- BC Games
Local wines win on world stage
The Okanagan Valley produces some of the world’s best chardonnay wines.
That was proven this week as again, local wineries brought home some of the top medals from the prestigious Chardonnay-du-Monde international wine competition in France.
Both Sandhill Wines of Kelowna and Quails’ Gate Estate Winery of West Kelowna won gold medals in competition with wines from 42 countries who submitted a total of 872 wine samples that were judged by 300 international expert judges.
In all, 58 gold medals were awarded this year and 183 silver medals, with most of the top medals going to French wines.
About a dozen medals came to Canada, three of those to Kelowna’s Sandhill and Calona Vineyards for the 2011 Sandhill Small Lots Single Lot Chardonnay, which won gold, the 2011 Sandhill White Label Chardonnay which won silver along with the 2011 Calona Vineyards Artist Series Unoaked Chardonnay.
Two more went to Quails’ Gate, with a gold medal for its 2010 Stewart Family Reserve Chardonnay and a silver for its 2011 Quails’ Gate Chardonnay.

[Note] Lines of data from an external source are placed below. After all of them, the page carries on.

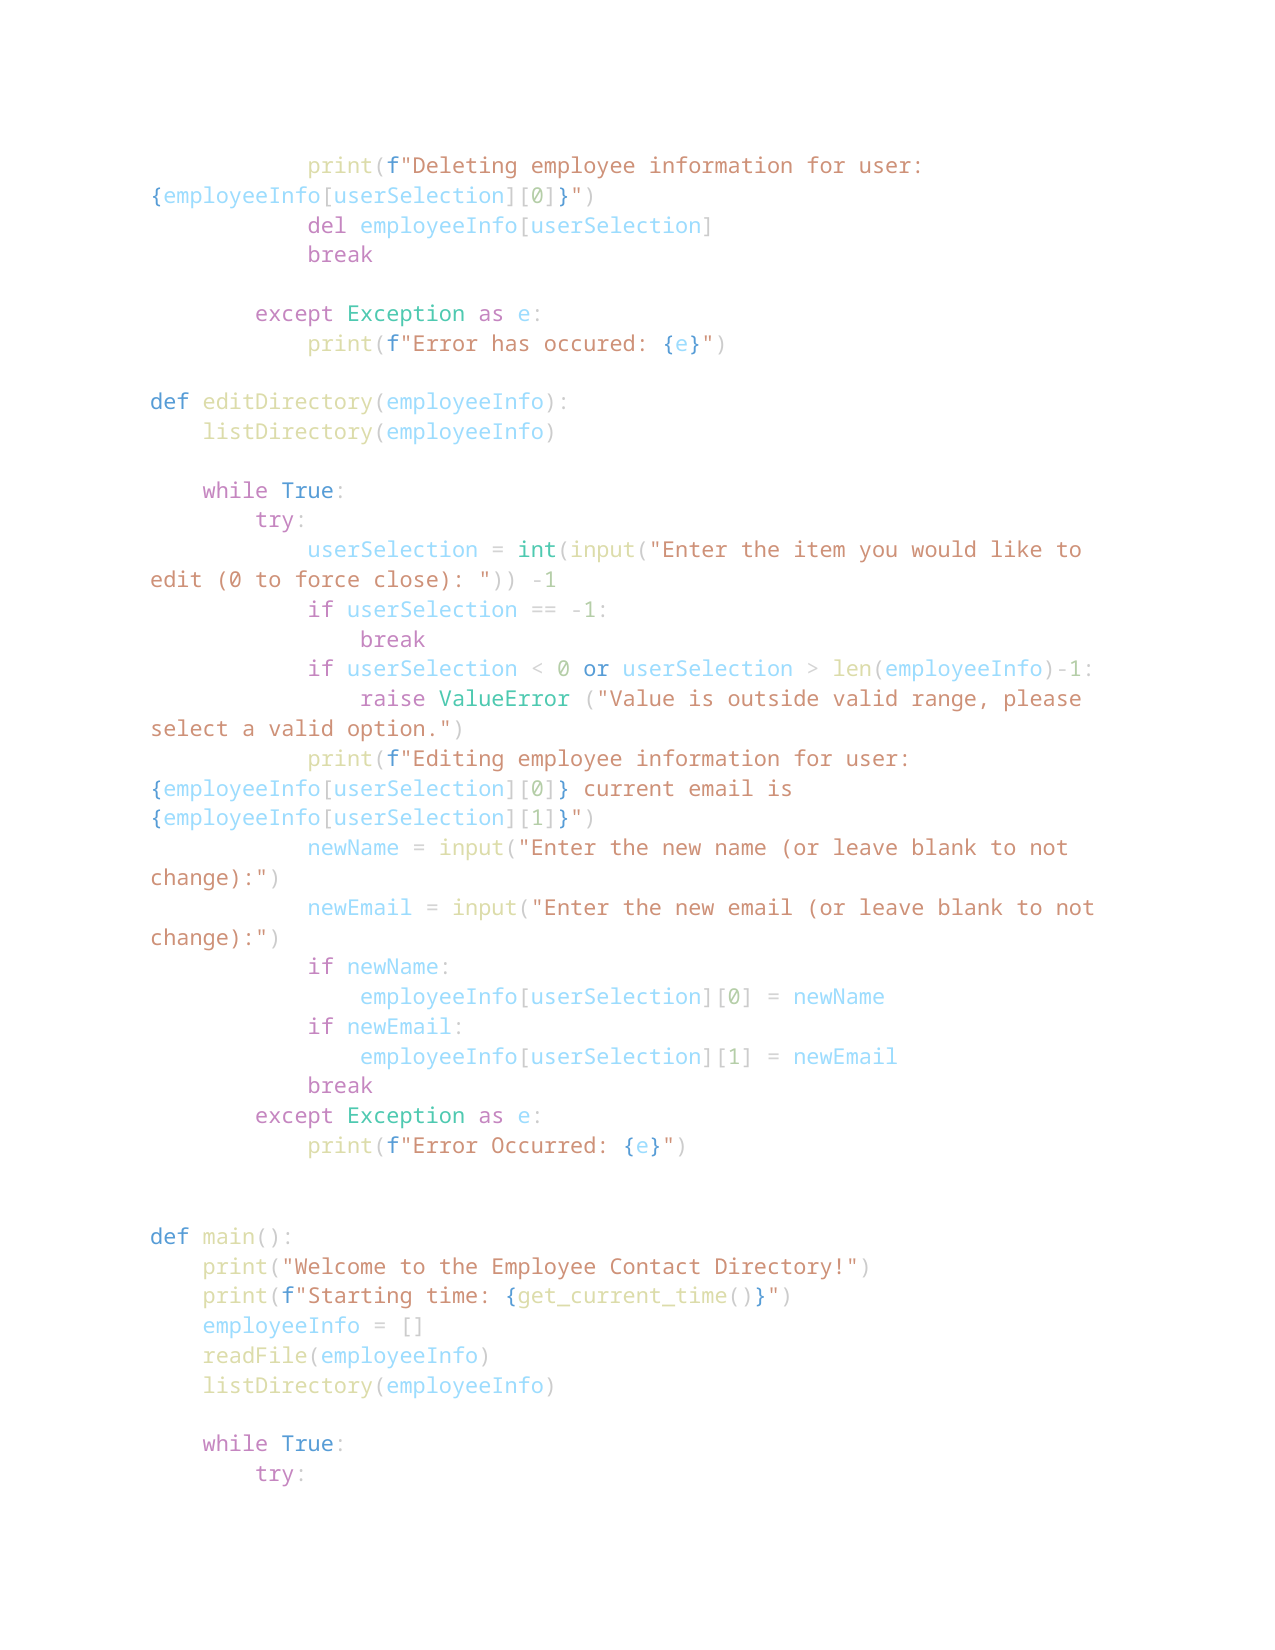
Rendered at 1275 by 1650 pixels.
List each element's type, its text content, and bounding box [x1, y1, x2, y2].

text def editDirectory(employeeInfo): [150, 386, 1125, 416]
text employeeInfo = [] [150, 1310, 1125, 1340]
text if newName: [150, 951, 1125, 981]
text while True: [150, 1428, 1125, 1458]
text employeeInfo[userSelection][1] = newEmail [150, 1041, 1125, 1070]
text if userSelection < 0 or userSelection > len(employeeInfo)-1: [150, 653, 1125, 683]
text print(f"Error Occurred: {e}") [150, 1130, 1125, 1160]
text listDirectory(employeeInfo) [150, 416, 1125, 446]
text try: [150, 1458, 1125, 1488]
text raise ValueError ("Value is outside valid range, please select a valid option.") [150, 683, 1125, 743]
text employeeInfo[userSelection][0] = newName [150, 981, 1125, 1011]
text break [150, 1070, 1125, 1100]
text newEmail = input("Enter the new email (or leave blank to not change):") [150, 892, 1125, 951]
text def main(): [150, 1221, 1125, 1251]
text break [150, 623, 1125, 653]
text except Exception as e: [150, 298, 1125, 328]
text listDirectory(employeeInfo) [150, 1370, 1125, 1399]
text try: [150, 504, 1125, 534]
text print("Welcome to the Employee Contact Directory!") [150, 1251, 1125, 1280]
text if userSelection == -1: [150, 594, 1125, 623]
text if newEmail: [150, 1011, 1125, 1041]
text del employeeInfo[userSelection] [150, 209, 1125, 239]
text userSelection = int(input("Enter the item you would like to edit (0 to force close): ")) -1 [150, 534, 1125, 594]
text print(f"Editing employee information for user: {employeeInfo[userSelection][0]} current email is {employeeInfo[userSelection][1]}") [150, 743, 1125, 832]
text break [150, 239, 1125, 269]
text readFile(employeeInfo) [150, 1340, 1125, 1370]
text while True: [150, 474, 1125, 504]
text except Exception as e: [150, 1100, 1125, 1130]
text print(f"Error has occured: {e}") [150, 328, 1125, 357]
text print(f"Starting time: {get_current_time()}") [150, 1280, 1125, 1310]
text print(f"Deleting employee information for user: {employeeInfo[userSelection][0]}") [150, 150, 1125, 209]
text newName = input("Enter the new name (or leave blank to not change):") [150, 832, 1125, 892]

It’s not the first time either winery has won a medal at this particular competition, but Sandhill winemaker Howard Soon points out that 2011 was the second coolest grape-growing season in 16 years, which meant it was generally a difficult year in the vineyard.
However, he says this proves that the best vineyards can still ripen grapes, even in difficult years.
Sandhill brought home a gold medal last year for its 2010 Sandhill Chardonnay.
However, there’s very little of the Small Lots produced this year with only 630 cases bottled and available at the winery. There were 4,000 cases of the Sandhill White Label, but it’s just being released, so may not be generally available yet, and only 2,000 cases of the Artist Series.
The latter chardonnay was produced from grapes grown in four different vineyards, while the Sandhill wines were from a single vineyard.
Soon notes the winery brought the first gold medal from this competition to Canada in 1997, and he says they’re still making chardonnay the same way.
Both he and Quails’ Gate operations officer Tyler Galts agree such wins are good for Canada and for the Okanagan wine industry.
“Winning such an award against the top wines of the world puts us on the world map,” he commented.
“It shows we may be small, but we’re very good,” he commented.
Such recognition brings visitors from further afield to visit the Okanagan, he noted. Because the B.C. wine industry is so small compared to world production, the industry concentrates on bringing people here to visit and taste the wines, rather than concentrating on exporting wine, he explained.
Galts said the winery won a silver medal in this competition in 2008 and a bronze in 2009 as well, and added, “Both pinot noir and chardonnay ripen well on our site.”